DOI: 10.1615/JPorMedia.v20.i4.20
pages 303-324

EQUIVALENT PIPE NETWORK MODEL FOR A COARSE POROUS MEDIA AND ITS APPLICATION TO 2D ANALYSIS OF FLOW THROUGH ROCKFILL STRUCTURES

Maryam Abareshi
Department of Civil Engineering, Faculty of Engineering, Ferdowsi University of Mashhad, Iran
Seyed Mahmood Hosseini
Department of Civil Engineering, Faculty of Engineering, Ferdowsi University of Mashhad, Iran
A. Aftabi Sani
Department of Civil Engineering, Faculty of Engineering, Ferdowsi University of Mashhad, Iran

ABSTRACT

Development of models for analysis of flow through structures made of coarse porous media such as rockfill dams, breakwaters, sand filters, and gabions has always been a research topic of interest. In this study, the structure of an equivalent pipe network model (EPNM) for analysis of steady two-dimensional (2D) nonlinear free surface flow through a homogeneous isotropic coarse porous media was investigated.
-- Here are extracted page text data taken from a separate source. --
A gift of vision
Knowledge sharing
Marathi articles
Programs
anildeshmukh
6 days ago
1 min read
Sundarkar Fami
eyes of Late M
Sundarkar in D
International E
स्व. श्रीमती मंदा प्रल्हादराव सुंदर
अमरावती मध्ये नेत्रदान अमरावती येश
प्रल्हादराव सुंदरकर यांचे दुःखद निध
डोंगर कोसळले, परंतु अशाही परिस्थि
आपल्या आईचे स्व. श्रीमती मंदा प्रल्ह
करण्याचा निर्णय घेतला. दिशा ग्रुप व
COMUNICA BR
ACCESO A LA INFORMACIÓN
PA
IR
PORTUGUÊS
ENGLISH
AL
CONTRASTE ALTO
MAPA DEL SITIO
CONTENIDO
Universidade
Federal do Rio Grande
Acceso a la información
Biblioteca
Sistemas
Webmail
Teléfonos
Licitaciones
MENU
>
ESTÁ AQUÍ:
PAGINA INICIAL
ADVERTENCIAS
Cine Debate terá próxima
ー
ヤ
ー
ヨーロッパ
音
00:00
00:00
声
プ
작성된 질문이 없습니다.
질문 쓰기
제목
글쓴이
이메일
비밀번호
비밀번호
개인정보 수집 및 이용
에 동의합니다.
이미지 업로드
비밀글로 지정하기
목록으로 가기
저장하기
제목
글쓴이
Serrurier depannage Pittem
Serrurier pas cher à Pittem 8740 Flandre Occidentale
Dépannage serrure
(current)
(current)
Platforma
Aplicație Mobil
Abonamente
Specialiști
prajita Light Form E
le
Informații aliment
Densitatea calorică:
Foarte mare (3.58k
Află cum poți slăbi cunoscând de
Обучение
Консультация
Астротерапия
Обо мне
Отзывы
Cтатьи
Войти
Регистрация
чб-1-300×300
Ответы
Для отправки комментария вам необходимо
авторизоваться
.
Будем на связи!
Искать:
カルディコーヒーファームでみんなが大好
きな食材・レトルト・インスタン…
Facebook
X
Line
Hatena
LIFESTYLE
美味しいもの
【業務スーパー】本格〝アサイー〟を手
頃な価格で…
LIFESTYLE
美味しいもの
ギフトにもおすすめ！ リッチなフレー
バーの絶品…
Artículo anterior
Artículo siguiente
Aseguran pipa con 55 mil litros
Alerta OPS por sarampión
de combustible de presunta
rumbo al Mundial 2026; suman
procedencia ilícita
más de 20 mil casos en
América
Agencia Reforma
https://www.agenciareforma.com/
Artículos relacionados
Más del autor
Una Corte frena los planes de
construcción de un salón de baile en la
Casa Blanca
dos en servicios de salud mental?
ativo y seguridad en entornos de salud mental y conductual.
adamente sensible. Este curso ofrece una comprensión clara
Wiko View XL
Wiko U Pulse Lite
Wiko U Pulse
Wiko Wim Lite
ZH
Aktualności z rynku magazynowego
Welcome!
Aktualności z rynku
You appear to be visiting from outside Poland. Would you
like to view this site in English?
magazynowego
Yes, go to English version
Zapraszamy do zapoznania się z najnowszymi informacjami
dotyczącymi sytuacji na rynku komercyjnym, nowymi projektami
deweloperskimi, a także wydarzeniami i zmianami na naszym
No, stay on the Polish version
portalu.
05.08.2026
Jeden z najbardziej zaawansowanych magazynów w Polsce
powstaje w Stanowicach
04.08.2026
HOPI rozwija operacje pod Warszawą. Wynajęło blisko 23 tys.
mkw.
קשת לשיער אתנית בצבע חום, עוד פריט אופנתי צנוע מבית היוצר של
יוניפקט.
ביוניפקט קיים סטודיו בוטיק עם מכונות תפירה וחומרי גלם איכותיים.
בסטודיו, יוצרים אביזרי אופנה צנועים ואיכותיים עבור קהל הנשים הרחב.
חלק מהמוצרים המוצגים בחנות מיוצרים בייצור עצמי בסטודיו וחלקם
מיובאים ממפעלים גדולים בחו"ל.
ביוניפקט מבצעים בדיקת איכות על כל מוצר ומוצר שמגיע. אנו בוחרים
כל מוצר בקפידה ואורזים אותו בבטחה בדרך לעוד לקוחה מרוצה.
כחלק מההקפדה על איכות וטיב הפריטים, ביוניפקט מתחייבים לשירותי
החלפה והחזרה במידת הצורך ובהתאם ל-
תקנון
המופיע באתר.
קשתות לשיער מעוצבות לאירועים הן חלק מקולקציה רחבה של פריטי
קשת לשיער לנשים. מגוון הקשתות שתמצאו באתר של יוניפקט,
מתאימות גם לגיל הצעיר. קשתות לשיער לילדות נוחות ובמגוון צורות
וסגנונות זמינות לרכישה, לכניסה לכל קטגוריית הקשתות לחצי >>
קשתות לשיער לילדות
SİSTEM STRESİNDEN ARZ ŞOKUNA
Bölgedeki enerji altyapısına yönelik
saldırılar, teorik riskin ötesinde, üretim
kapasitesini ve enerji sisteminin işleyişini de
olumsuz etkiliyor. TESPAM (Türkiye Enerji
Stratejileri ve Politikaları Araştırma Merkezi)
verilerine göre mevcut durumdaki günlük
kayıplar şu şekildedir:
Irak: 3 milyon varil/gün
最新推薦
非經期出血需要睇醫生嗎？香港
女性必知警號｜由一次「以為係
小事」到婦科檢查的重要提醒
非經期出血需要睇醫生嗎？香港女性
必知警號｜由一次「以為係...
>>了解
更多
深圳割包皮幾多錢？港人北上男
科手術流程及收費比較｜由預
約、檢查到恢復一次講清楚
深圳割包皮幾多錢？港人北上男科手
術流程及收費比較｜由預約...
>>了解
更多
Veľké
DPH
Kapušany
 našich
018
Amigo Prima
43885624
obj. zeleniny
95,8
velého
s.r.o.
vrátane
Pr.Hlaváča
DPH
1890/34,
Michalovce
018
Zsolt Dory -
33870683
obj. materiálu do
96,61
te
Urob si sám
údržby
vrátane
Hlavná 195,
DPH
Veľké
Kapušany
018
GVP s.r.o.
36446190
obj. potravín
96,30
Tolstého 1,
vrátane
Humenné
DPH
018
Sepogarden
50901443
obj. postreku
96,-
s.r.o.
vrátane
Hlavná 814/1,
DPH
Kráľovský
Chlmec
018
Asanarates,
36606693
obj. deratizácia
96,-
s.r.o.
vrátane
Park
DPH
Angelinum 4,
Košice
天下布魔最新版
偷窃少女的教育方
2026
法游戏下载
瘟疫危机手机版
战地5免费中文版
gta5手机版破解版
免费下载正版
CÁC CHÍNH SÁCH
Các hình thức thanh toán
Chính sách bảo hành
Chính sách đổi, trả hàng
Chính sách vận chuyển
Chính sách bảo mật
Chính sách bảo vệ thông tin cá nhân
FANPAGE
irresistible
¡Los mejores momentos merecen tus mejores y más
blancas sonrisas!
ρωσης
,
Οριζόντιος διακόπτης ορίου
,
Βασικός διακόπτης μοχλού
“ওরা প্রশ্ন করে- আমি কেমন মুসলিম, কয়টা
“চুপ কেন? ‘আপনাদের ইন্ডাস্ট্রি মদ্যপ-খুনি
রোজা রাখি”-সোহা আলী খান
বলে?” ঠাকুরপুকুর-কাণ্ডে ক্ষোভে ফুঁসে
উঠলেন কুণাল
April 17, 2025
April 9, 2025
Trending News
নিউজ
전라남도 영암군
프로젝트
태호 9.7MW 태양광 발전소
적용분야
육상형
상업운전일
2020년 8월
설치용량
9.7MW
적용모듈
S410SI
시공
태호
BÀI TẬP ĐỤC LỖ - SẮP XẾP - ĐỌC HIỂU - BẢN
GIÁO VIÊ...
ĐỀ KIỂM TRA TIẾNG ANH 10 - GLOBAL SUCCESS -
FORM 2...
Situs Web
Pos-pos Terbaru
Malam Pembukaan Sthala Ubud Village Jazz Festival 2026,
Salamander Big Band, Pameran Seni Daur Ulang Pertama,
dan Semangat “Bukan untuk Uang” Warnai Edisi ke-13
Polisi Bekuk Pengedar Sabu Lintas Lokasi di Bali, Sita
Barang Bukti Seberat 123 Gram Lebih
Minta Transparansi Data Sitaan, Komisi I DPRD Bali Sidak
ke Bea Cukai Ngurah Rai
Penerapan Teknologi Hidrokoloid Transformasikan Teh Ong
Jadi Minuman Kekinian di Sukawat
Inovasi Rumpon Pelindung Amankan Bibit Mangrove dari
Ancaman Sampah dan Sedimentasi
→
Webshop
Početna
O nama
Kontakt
The proposed EPNM consists of orthogonal pipes where flow through the pipes simulates flow through porous media. Physical and geometrical characteristics of the EPNM, such as diameter, length, and friction factor of the pipes, are identified according to the porous media characteristics, e.g., porosity, mean particle size, and friction factor in the turbulent region of flow. A set of available experimental data for two physical models, including a rectangular rockfill structure and a rockfill structure with inclined upstream and downstream faces, was used to verify accuracy of the EPNM. Application of the proposed model in a rockfill structure with an inbuilt spillway was also studied. In this case, the EPNM results were compared with those of a finite element computer code developed in this study for modeling nonlinear flow through dams with inbuilt spillways. The results showed that the EPNM was capable of accurately determining both water surface profile and discharge through rockfill structures. In general, the EPNM, as a new approach for 2D analysis of flow through coarse porous media, employs the methods developed for water distribution network analysis, and as a numerical tool, can model free surface flow through complex rockfill structures such as rockfill dams with inbuilt spillways.